__OBJECTIVE__: Switch "locality" to "site" throughout the records below and reproduce the lines with everything else unchanged. Leave the pictures out.

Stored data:
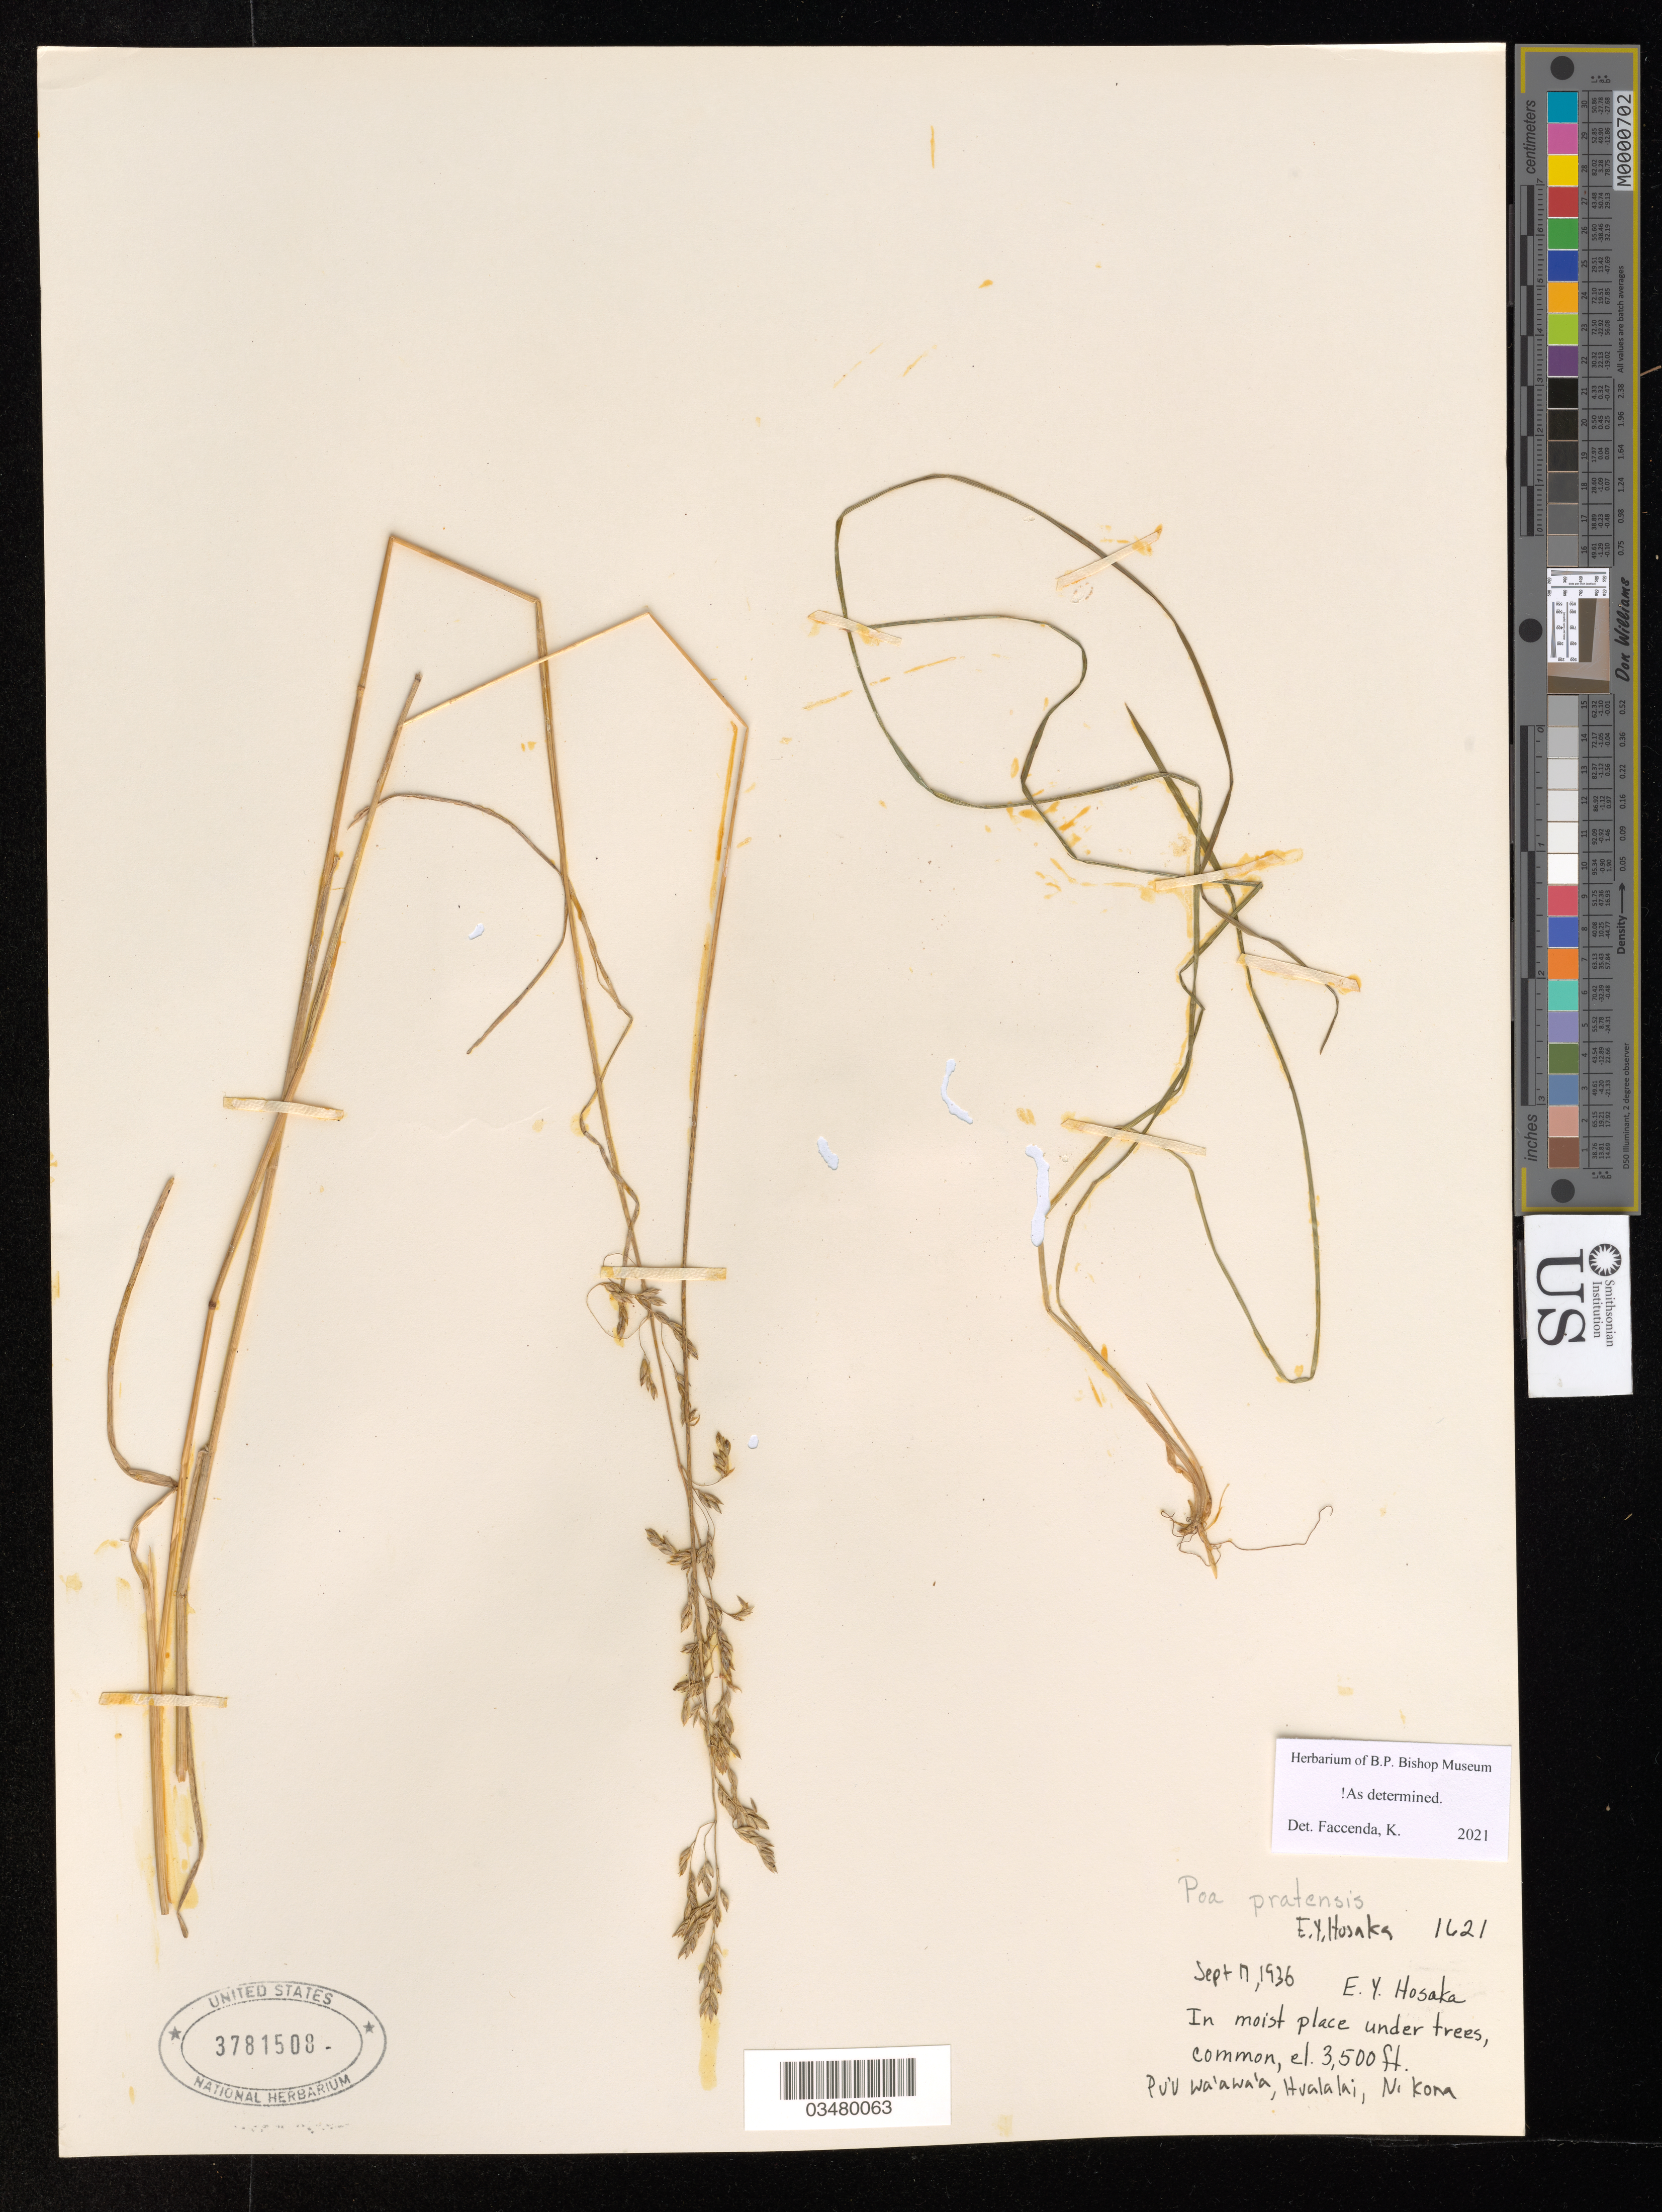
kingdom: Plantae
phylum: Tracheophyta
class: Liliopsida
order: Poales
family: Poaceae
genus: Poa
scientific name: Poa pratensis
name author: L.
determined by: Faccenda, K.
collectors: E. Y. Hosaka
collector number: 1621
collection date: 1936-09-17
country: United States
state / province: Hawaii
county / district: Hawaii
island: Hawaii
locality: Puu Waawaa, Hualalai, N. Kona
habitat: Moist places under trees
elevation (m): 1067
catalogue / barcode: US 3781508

__FULL OUTPUT__:
kingdom: Plantae
phylum: Tracheophyta
class: Liliopsida
order: Poales
family: Poaceae
genus: Poa
scientific name: Poa pratensis
name author: L.
determined by: Faccenda, K.
collectors: E. Y. Hosaka
collector number: 1621
collection date: 1936-09-17
country: United States
state / province: Hawaii
county / district: Hawaii
island: Hawaii
site: Puu Waawaa, Hualalai, N. Kona
habitat: Moist places under trees
elevation (m): 1067
catalogue / barcode: US 3781508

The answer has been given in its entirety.